Try it
Please return each line from the entries below that contains the word "Field", copied in full. Case counts.
-------
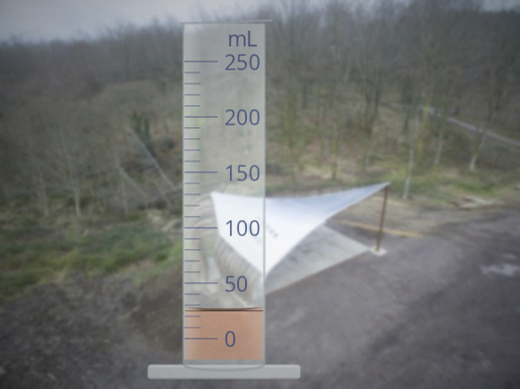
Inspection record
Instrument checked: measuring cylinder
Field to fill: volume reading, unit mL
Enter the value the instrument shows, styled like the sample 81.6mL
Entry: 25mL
-------
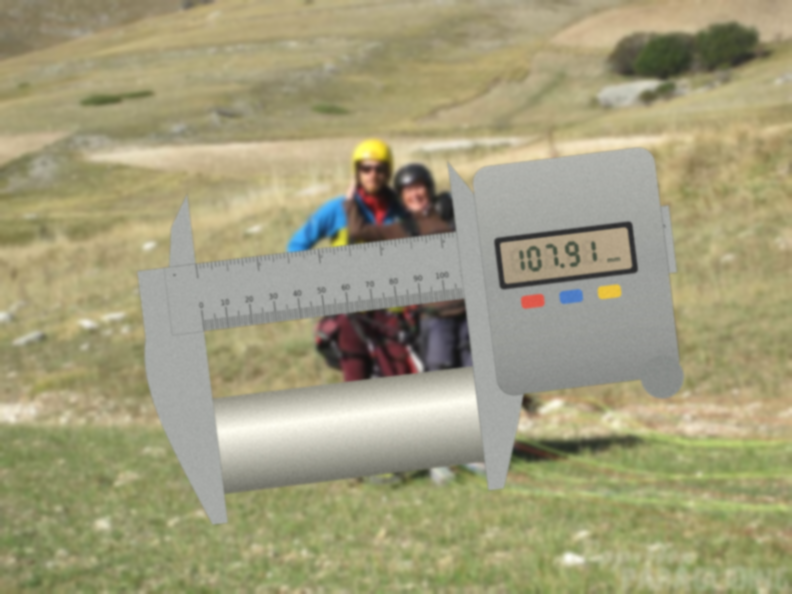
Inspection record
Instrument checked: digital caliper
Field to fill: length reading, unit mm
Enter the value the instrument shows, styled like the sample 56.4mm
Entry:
-------
Your solution
Field to fill: volume reading, unit mL
Field to fill: length reading, unit mm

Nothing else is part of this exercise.